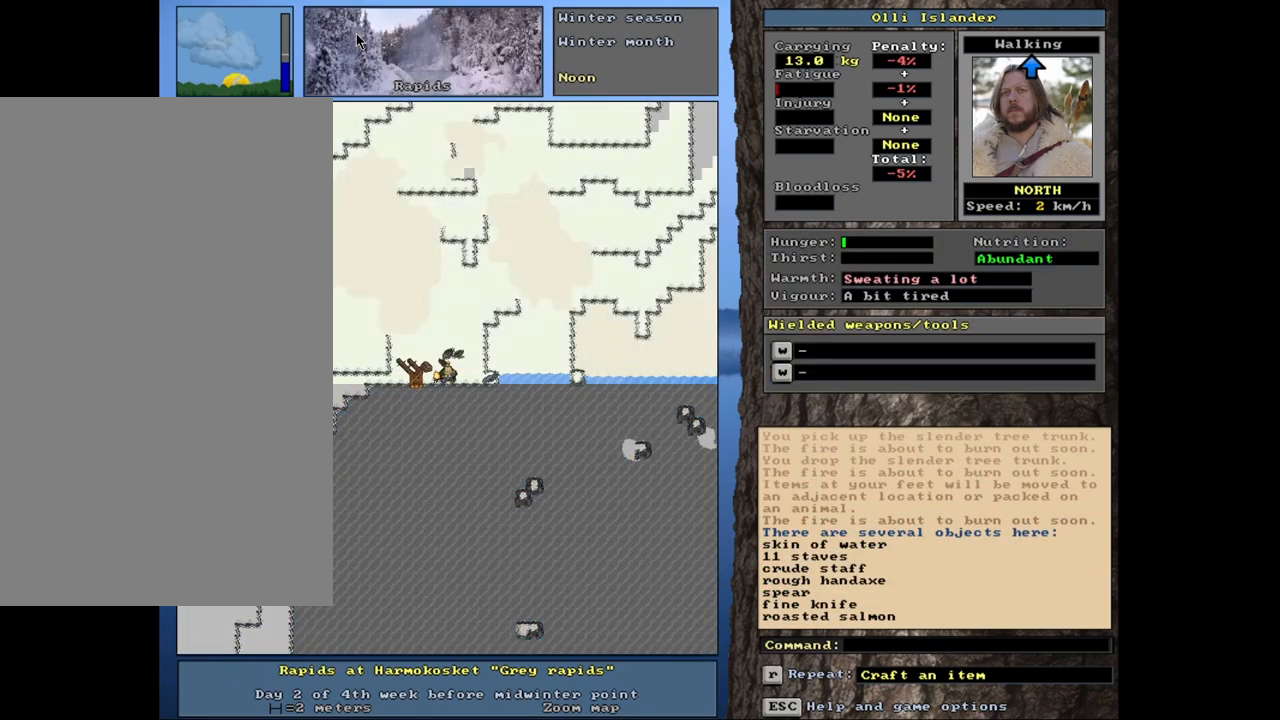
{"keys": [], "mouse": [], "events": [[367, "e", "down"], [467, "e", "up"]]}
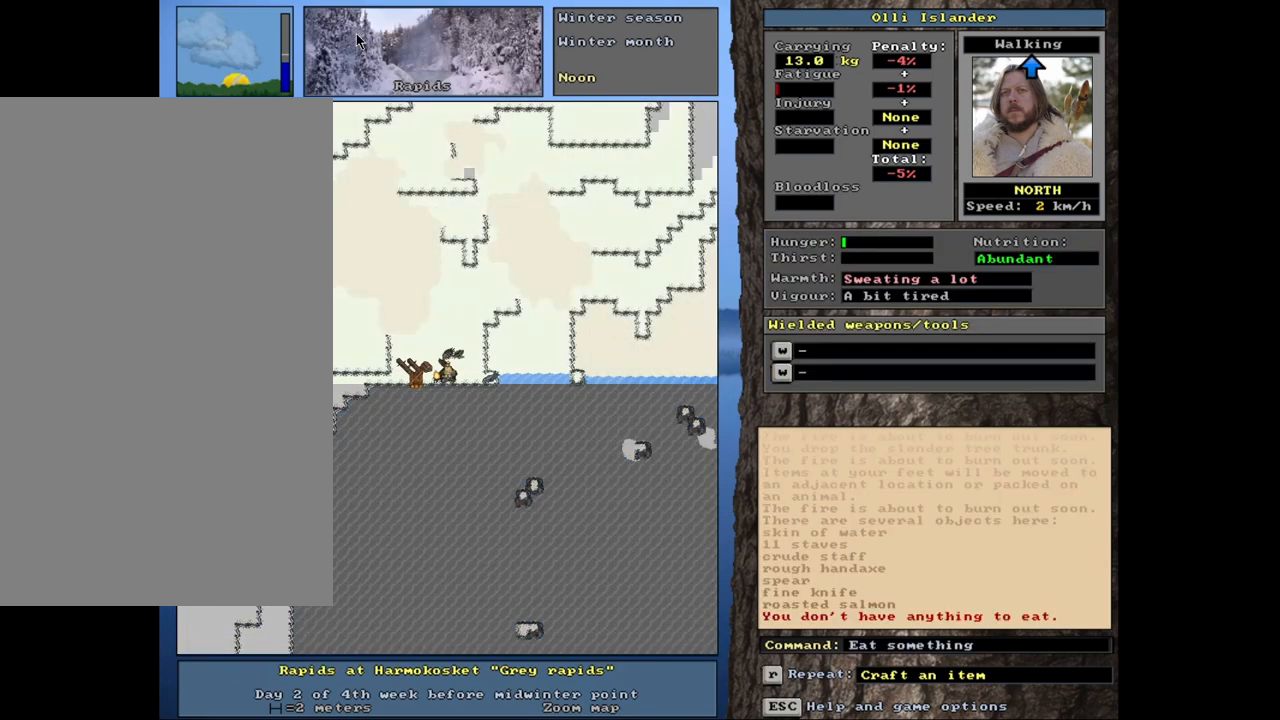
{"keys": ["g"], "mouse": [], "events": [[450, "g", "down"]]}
* * *
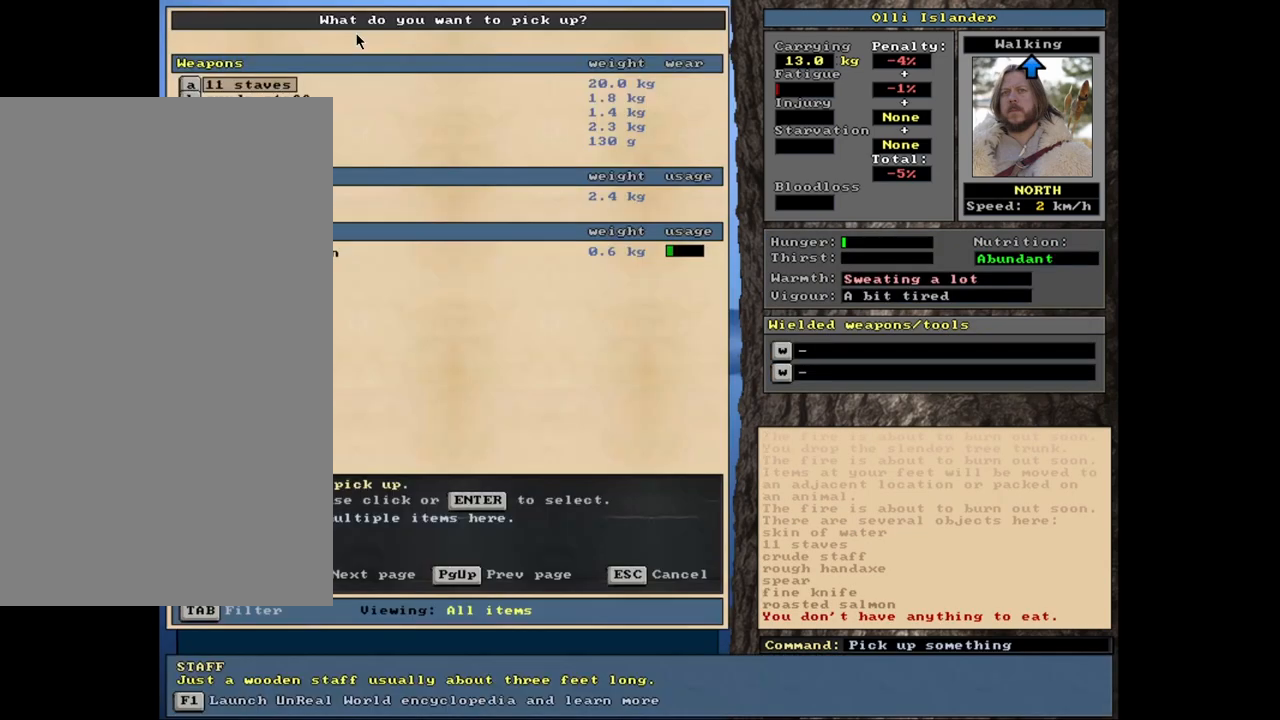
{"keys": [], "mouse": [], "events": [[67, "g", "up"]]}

## WORK TO COMPLETE
With the data above as the source, tally the lines that include the string "down", and give that figure alone.

## ANSWER TO THE PROBLEM
2